For years, metropolis and county leaders, legislators and homelessness nonprofits have been clamoring for a supply of ongoing funding to sort out the homelessness disaster. Assemblymember Luz Rivas, a Democrat from Arleta, pushed a invoice in 2021 that might have established ongoing homelessness funding by elevating taxes on giant companies, however the invoice died with out making it out of the Meeting. Final yr, California voters rejected a poll measure to legalize sports activities betting, which might have directed charges and taxes from these wages right into a fund for homelessness.
Baglietto, of Hospitality Home, says that sort of everlasting funding might have helped save her group’s Grass Valley outreach program.
Hospitality Home and the Grass Valley Police Division acquired $575,000 in 2020 via a state violence intervention program. The town put the cash towards homeless outreach as a technique to stop unhoused individuals from experiencing violence in encampments, and to scale back confrontations between police and unhoused individuals. By the point the grant ran out this yr, Grass Valley’s crime charge had improved and town was not eligible for the cash, Baglietto stated.

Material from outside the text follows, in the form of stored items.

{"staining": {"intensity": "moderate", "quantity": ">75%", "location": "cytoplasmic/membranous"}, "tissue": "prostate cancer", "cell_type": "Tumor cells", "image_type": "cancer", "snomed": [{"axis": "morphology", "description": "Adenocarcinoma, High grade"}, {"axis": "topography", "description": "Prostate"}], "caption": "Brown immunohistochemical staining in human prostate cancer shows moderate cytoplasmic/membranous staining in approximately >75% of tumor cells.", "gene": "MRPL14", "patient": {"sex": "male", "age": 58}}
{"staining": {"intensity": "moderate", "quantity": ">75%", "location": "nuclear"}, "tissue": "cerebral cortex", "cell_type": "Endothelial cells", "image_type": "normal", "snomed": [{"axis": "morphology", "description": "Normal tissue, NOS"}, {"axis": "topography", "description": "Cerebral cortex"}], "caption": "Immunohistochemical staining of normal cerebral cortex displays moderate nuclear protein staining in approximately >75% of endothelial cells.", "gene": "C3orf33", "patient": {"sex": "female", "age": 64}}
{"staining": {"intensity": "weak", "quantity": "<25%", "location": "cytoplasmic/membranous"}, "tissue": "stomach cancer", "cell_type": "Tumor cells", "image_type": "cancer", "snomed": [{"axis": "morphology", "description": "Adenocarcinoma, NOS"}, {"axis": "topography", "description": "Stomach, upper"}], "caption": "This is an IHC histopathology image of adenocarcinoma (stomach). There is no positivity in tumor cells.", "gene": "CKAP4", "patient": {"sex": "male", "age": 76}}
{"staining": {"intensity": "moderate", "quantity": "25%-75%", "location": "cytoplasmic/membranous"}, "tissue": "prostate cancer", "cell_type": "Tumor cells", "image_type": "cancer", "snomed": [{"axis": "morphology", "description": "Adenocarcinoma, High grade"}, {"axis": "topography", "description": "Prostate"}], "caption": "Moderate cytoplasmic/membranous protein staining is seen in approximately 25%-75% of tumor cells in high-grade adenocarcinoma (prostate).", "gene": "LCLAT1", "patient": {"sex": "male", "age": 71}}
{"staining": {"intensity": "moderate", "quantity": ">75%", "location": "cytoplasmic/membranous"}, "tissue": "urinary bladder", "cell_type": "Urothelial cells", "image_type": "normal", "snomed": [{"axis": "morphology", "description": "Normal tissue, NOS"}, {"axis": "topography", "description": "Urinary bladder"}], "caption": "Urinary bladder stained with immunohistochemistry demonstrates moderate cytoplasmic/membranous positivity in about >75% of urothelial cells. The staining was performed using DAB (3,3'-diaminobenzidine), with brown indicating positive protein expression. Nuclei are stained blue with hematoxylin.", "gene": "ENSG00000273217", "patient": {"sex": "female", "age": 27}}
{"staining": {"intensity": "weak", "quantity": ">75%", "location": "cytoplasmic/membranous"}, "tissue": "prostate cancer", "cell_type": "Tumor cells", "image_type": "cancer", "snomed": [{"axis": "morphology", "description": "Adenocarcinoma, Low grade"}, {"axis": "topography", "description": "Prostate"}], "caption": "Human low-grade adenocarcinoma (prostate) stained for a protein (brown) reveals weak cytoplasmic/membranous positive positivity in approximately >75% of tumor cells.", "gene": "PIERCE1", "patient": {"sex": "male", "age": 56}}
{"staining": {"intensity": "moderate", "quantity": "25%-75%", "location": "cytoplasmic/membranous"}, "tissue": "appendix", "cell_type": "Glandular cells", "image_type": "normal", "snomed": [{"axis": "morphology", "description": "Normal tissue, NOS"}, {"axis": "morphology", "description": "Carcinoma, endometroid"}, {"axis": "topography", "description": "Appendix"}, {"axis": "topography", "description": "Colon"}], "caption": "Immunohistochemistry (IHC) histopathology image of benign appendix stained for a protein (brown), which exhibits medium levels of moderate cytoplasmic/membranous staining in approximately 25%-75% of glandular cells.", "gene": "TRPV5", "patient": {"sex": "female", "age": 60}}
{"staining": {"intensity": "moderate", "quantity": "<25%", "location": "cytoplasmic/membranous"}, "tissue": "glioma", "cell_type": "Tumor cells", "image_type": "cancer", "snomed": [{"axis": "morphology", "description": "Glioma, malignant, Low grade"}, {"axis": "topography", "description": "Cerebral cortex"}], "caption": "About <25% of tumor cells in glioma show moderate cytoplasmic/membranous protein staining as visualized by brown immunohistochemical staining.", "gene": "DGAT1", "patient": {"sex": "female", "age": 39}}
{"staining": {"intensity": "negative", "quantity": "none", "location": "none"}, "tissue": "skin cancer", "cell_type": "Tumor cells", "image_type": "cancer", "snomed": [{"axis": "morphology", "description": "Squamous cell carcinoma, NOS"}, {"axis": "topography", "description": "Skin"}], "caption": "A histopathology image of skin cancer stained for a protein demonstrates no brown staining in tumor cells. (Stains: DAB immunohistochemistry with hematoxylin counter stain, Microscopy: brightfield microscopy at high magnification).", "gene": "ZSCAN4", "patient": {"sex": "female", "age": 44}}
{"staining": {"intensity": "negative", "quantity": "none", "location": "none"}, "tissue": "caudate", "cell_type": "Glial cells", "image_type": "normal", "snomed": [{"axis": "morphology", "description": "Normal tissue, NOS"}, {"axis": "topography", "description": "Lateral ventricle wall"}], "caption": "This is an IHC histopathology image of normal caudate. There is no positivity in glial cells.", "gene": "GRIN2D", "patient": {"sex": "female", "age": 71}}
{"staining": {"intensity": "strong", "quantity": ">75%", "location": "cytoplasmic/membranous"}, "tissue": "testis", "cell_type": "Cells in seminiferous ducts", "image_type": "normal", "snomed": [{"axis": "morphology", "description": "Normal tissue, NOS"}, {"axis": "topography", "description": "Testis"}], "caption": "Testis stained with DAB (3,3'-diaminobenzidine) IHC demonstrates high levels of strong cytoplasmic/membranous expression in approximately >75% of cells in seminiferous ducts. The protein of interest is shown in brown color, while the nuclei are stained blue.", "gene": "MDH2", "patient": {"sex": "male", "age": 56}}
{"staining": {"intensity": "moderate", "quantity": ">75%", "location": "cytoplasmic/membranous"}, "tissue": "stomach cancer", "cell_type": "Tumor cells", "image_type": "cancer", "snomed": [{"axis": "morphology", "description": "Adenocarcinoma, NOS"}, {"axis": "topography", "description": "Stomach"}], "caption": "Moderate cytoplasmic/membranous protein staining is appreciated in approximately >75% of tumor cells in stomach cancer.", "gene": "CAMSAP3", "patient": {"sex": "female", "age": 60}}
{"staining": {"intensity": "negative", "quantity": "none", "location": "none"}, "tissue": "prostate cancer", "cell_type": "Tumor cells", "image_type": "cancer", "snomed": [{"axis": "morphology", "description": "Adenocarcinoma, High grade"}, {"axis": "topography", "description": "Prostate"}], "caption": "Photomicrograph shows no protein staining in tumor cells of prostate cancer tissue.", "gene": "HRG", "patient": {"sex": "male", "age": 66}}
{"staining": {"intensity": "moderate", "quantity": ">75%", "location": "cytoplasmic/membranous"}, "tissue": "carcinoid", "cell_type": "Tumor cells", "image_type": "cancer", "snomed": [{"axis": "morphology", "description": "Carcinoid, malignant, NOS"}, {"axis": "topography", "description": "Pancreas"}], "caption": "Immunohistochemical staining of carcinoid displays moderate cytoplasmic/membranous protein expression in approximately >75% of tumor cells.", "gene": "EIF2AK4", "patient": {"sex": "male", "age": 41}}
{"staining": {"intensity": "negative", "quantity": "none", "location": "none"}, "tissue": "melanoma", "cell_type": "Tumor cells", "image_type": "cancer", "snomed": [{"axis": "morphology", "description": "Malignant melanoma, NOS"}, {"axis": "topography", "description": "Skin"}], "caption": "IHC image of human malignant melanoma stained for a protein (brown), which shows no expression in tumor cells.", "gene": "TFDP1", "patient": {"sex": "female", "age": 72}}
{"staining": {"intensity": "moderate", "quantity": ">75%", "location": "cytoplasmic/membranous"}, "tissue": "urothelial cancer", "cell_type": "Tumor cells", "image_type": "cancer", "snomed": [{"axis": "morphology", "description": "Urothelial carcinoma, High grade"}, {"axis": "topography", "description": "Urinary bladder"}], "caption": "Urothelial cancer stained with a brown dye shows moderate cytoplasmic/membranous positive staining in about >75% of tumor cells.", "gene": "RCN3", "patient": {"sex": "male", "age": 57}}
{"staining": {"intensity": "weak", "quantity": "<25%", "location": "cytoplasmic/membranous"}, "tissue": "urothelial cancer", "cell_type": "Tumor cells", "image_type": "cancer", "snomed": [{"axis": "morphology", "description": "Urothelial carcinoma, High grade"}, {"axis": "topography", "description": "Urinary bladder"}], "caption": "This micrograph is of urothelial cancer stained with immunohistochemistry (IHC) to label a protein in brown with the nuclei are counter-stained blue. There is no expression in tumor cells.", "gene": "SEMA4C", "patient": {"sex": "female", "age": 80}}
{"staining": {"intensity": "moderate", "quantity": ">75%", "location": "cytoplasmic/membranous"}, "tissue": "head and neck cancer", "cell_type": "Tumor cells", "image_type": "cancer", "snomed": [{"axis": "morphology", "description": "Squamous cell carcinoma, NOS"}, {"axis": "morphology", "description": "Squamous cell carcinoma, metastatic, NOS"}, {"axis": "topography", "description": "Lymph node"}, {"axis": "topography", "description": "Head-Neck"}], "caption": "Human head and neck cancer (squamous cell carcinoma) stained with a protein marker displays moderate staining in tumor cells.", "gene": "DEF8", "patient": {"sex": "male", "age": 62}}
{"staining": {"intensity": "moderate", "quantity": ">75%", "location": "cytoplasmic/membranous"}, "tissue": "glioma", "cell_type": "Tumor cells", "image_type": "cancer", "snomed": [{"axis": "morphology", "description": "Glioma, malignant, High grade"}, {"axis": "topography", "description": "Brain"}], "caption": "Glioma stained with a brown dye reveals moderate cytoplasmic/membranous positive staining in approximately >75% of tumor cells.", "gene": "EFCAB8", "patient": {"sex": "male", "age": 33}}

It wasn’t the primary time the nonprofit was compelled to scramble due to unreliable state funding. Hospitality Home’s 65-bed homeless shelter was as soon as largely funded by the state grants. A number of years in the past, the state modified how that cash was allotted, specializing in everlasting housing as an alternative of shelter, and Hospitality Home’s portion dried up. So the nonprofit cobbled collectively funding from a dozen totally different sources to fill the outlet left by the state cash, Baglietto stated.
Now, Hospitality Home retains its shelter open via cash from CalAIM, Newsom’s latest Medi-Cal growth. The nonprofit nonetheless has a “huge” hole, which it’s briefly filling with federal Covid funds designed to assist companies retain staff. That cash runs out subsequent yr.
“We don’t know annually the place the funding goes to come back from,” Baglietto stated. “It’s form of a nail-biting state of affairs.”
Union Station Homeless Companies, which coordinates applications all through the San Gabriel Valley in Los Angeles County, faces the identical points, stated CEO Anne Miskey. Each funds cycle, her staff has to spend two or three months piecing collectively their financing because the funding they get from the state modifications or ends. Typically, the parameters for a state grant shift, and shoppers Union Station has been working with for years all of a sudden are not eligible.
“That is simply creating havoc in our sector,” Miskey stated. “And for this reason persons are leaving. It’s not the shoppers. It’s not the work. It’s this piece.”
The brand new state funds has some new language round homelessness funding. It requires that anybody making use of for a grant be a part of a regional plan that lays out the particular roles and duties of every participant. That was one thing the California State Affiliation of Counties pushed for, arguing that at the moment cities, counties and different teams too usually battle over who ought to be constructing shelters, providing psychological well being assist or offering different homeless companies.
The funds additionally guarantees that it’s the Legislature’s “intent” to offer further the identical funding within the 2024-25 fiscal yr.
That’s not sufficient, stated Graham Knaus, CEO of the California State Affiliation of Counties.
“Counties can not funds based mostly on legislative intent,” he stated. “No person can. We actually can’t make multiyear commitments based mostly upon intent the place there’s no readability about what’s going to occur subsequent yr.”